During a panel discussion on “Is The Past A Prologue To The Fight For Web3?” at a Congressional Internet Caucus Academy event on October 21, these experts said that the decentralized financial tools like blockchain are or will be an impetus for many new changes.
Blockchain provides decentralized recording of transactions across many computers for the records of the cryptocurrency bitcoin. Some say blockchain will change the way the internet runs and serve as the basis for Web 3.0, allowing better user security with regards to data tracking. To implement blockchain technology, more users and service providers will first need to show interest in the technology and an internet must be developed where computing is decentralized to individuals’ own consoles.

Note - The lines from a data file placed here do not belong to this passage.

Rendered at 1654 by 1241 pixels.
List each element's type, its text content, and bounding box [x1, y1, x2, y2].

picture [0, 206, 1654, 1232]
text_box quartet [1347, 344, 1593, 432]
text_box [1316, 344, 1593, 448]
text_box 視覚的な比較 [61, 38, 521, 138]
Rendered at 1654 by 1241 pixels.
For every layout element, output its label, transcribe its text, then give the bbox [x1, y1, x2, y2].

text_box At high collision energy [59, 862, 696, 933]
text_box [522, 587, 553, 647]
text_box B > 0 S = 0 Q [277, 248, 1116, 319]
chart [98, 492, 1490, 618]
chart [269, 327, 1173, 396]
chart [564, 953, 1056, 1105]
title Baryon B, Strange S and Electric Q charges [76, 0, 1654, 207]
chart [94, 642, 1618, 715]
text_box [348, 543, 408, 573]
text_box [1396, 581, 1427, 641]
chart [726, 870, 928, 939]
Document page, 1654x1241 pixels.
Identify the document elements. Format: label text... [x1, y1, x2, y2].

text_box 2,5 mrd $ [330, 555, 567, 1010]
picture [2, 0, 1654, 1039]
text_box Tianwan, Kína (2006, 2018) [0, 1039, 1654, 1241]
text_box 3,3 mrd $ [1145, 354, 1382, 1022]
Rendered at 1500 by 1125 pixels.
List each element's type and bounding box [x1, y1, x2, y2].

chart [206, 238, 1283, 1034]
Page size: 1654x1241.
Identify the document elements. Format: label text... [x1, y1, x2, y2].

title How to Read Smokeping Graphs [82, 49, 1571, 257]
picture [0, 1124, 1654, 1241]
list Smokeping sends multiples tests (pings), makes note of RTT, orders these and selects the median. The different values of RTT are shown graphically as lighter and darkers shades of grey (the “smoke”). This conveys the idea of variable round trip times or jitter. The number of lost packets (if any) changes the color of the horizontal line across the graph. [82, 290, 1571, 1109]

The Senate introduced controversial language on cryptocurrency to the Infrastructure Investment and Jobs Act last month that has spurred renewed discussion about the blockchain.
That bill includes tax reporting requirements for wallet developers and cryptocurrency miners that blockchain enthusiasts criticize as overly burdensome. There are different opinions about whether these provisions will be addressed via amendment, or included in the measure when it is ultimately teed up for passage by the House.
Panelists at the event reacted to this development by discussing whether proper groundwork is being laid to support future advancements in cryptocurrency.
Cleve Mesidor, founder of the National Policy Network of Women of Color in Blockchain, and Carlos Acevedo, senior director of sales at Brave Software, criticized the preparedness of current internet structures to handle new developments in cryptocurrency. Both emphasized access inequities present with internet structures which prevent certain demographics from accessing functional internet service, which in the case of blockchain computing presents itself as a learning curve for those at a knowledge deficit with regards to Web 3.0.
“Accessibility is something we should be talking about,” said Mesidor.
Kevin Werbach, professor at the University of Pennsylvania, and Andrew McLaughlin, president of Assembly OSM, gave slightly more credit to current in terms of their preparedness to handle cryptocurrency of the future while still acknowledging limitations. Werbach stated that it is important to realize that even with these limitations the internet has accomplished a lot, and even Web 3.0 would not be able to make current web systems completely decentralized and solve all issues at hand.
McLaughlin pointed out that most extreme moral panics concerning cryptocurrency are exaggerated, as dangerous activity such as sharing of child sex abuse imagery is not as widespread within cryptocurrency as it is made to seem.
The session was moderated by Danny O’Brien, senior fellow at the Filecoin Foundation for the Decentralized Web.